Thousands of Netgear routers with Network Attached Storage (NAS) can be freely accessed by anyone without permission of the owner. Netgear’s WNDR4700 routers run an outdated version of the ProFTPd FTP server which not only allows logging-in anonymously, but also contains a vulnerability that allows an attacker to remotely execute code on the router.
According to online devices search engine Shodan there are more than 2,000 open routers. By simply logging in anonymously with a FTP client an attacker (and pretty much anyone who knows how to work with a FTP client) can get full write and read permission. A quick search reveals that storage devices attached to the affected Netgear routers contain confidential data including medical data, tax information, private pictures, academic research and other confidential business related data.

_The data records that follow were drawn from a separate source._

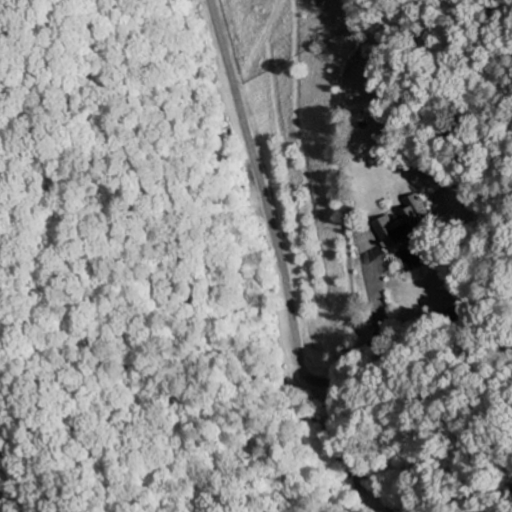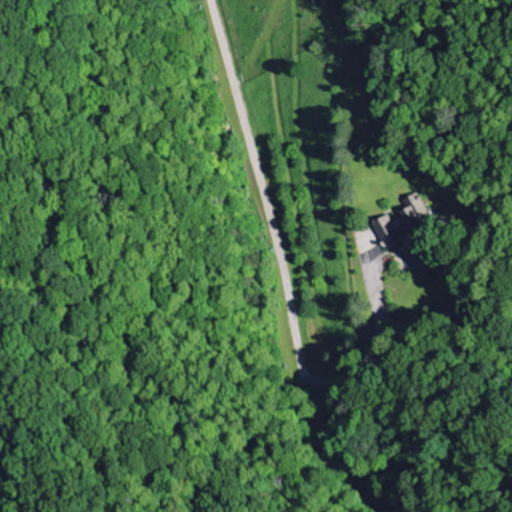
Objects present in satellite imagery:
road: (259, 186)
building: (401, 227)
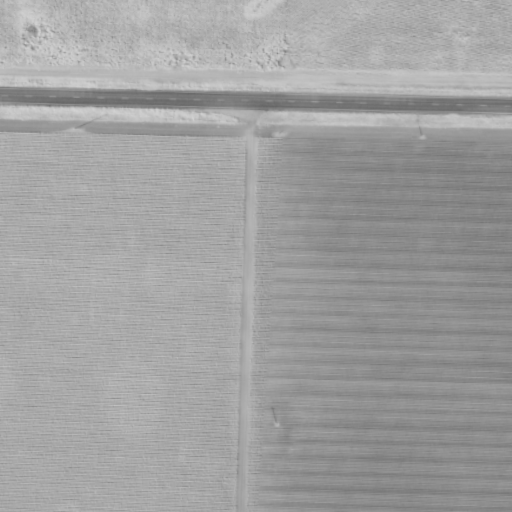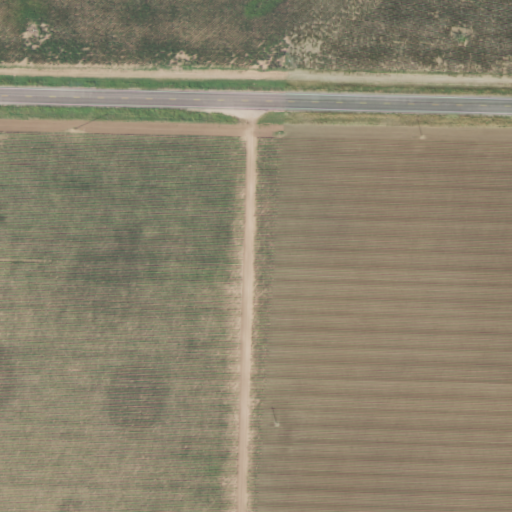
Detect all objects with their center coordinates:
road: (256, 105)
road: (232, 309)
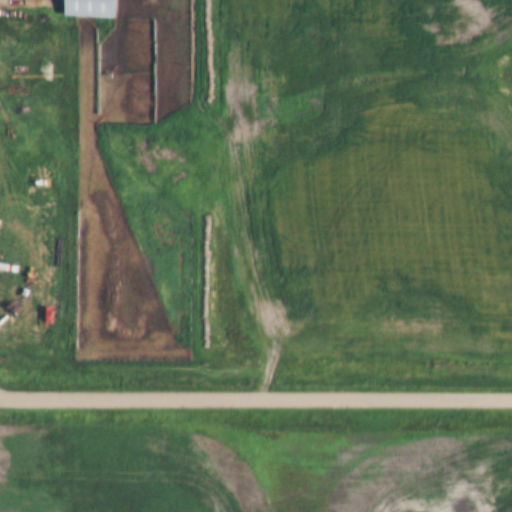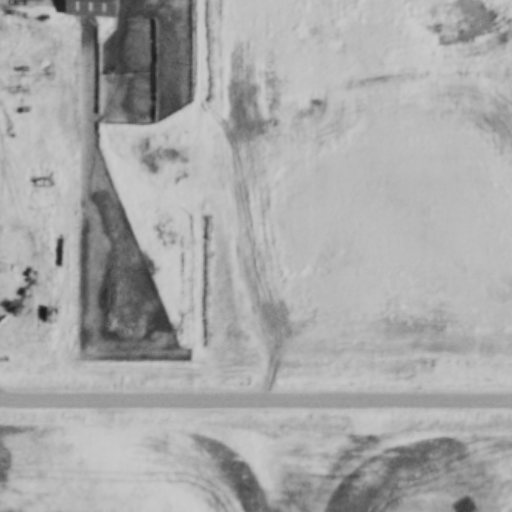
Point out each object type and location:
building: (92, 7)
road: (256, 392)
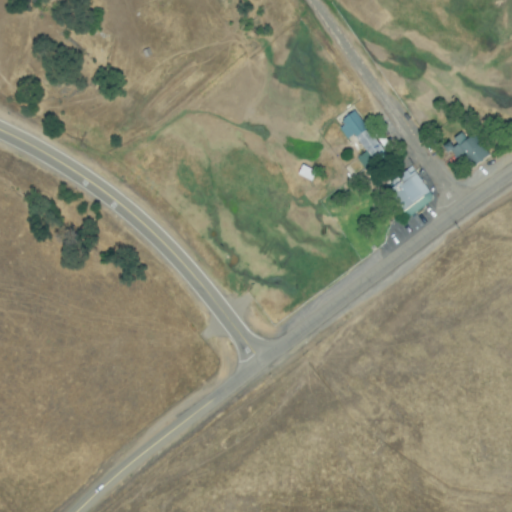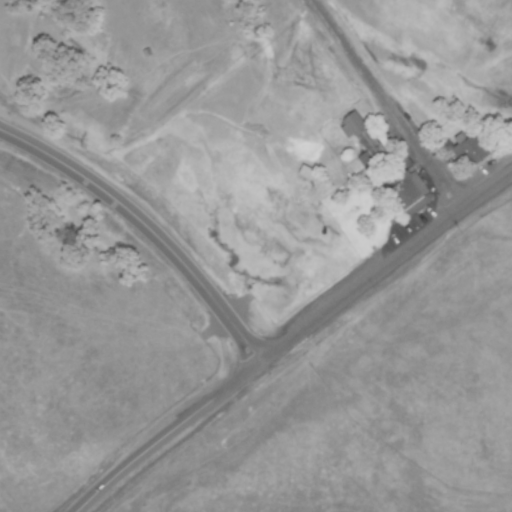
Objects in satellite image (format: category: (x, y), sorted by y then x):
road: (386, 103)
park: (219, 108)
building: (361, 142)
building: (467, 150)
building: (408, 192)
building: (407, 193)
road: (146, 227)
road: (386, 263)
road: (168, 433)
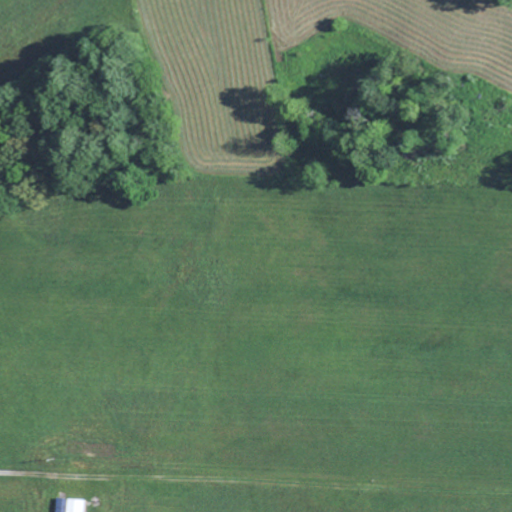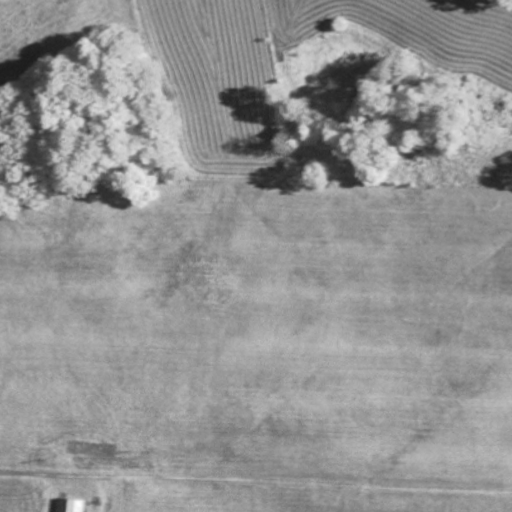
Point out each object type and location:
building: (70, 504)
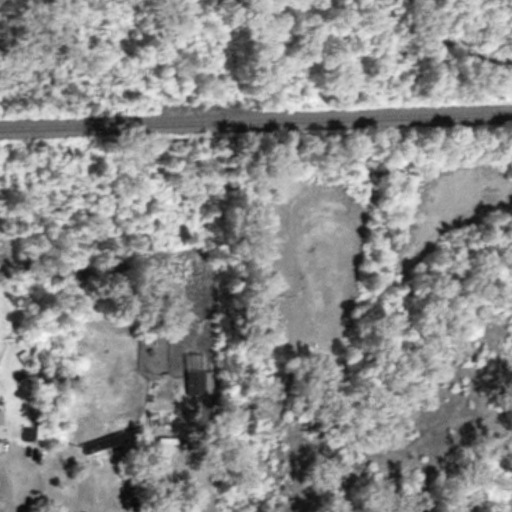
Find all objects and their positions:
railway: (256, 121)
building: (193, 381)
building: (170, 412)
building: (1, 421)
building: (94, 445)
road: (14, 480)
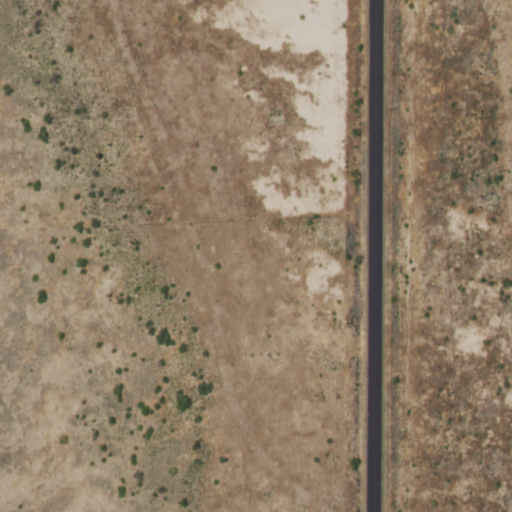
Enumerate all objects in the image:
road: (372, 256)
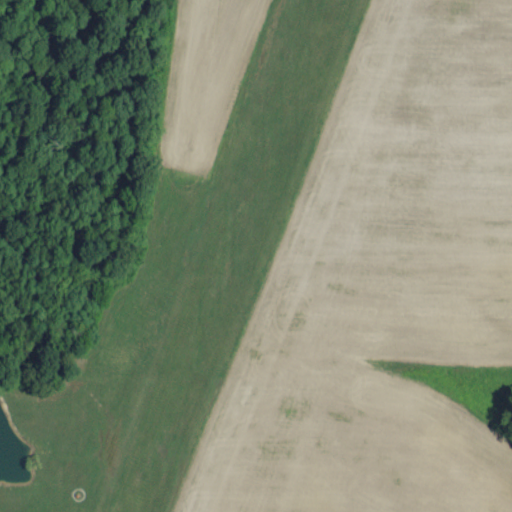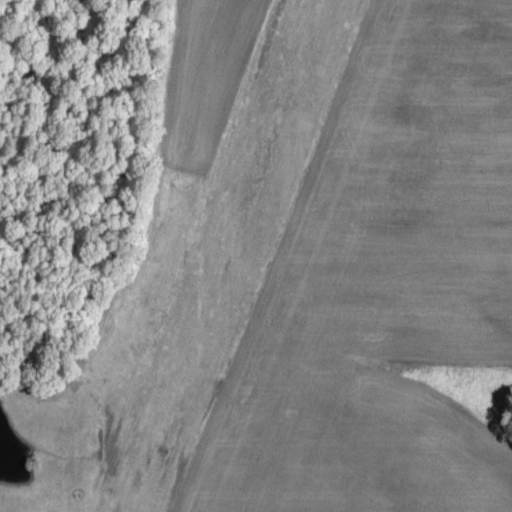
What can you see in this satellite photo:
airport runway: (225, 256)
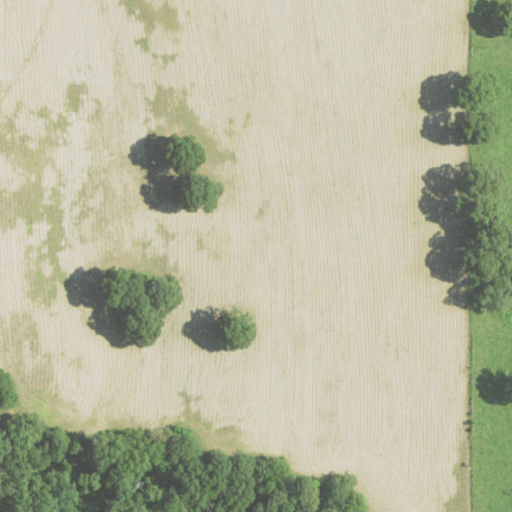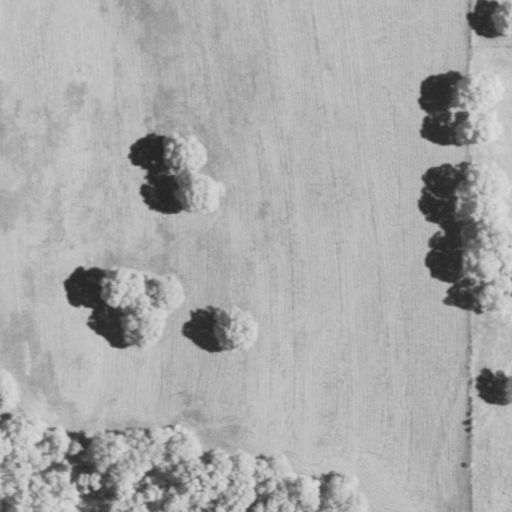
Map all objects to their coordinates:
crop: (253, 252)
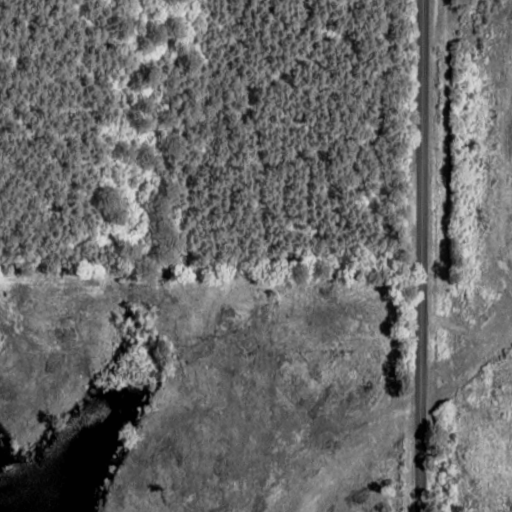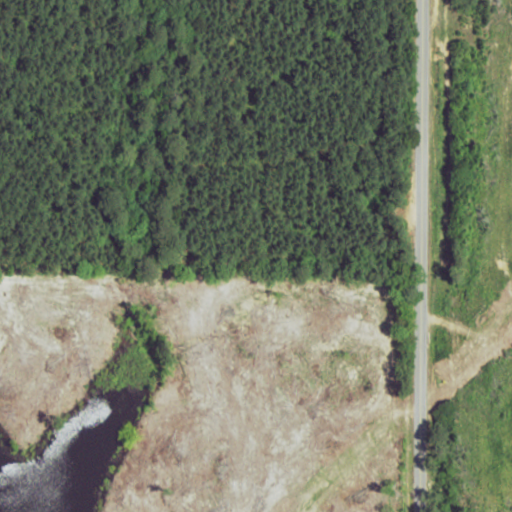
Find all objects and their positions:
road: (423, 255)
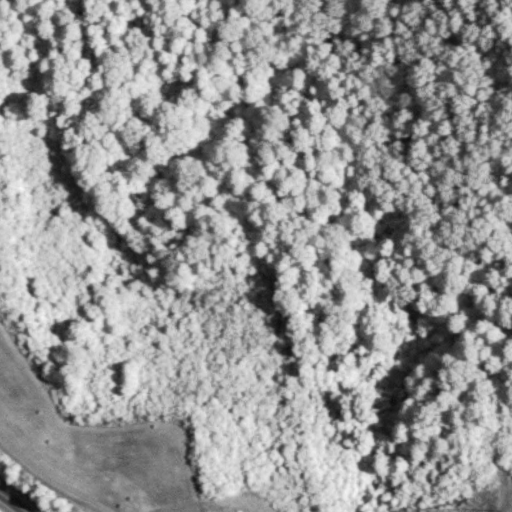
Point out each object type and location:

Several days ago security researcher Peter Adkins discovered another vulnerability in several Netgear routers. This vulnerability allows an attacker to get all kinds of information from the device, however it only works with remote management enabled. When enabled an attacker can view and edit several settings, including the login data of the Wifi network and connected devices.
Adkins reported the issue on January 18th to Netgear. According to the company the routers have a security feature that prevent users from being at risk. After the statement Netgear closed the case and Adkins decided to publish his findings. Users of Netgear WNDR3700v4, WNR2200 and WNR2500 router are advised to turn off remote management. It’s likely also other Netgear routers like the WNDR3800, WNDRMAC, WPN824N and WNDR4700 are affected.
Some friendly users have uploaded text files warning the vulnerable device owners about the security issue.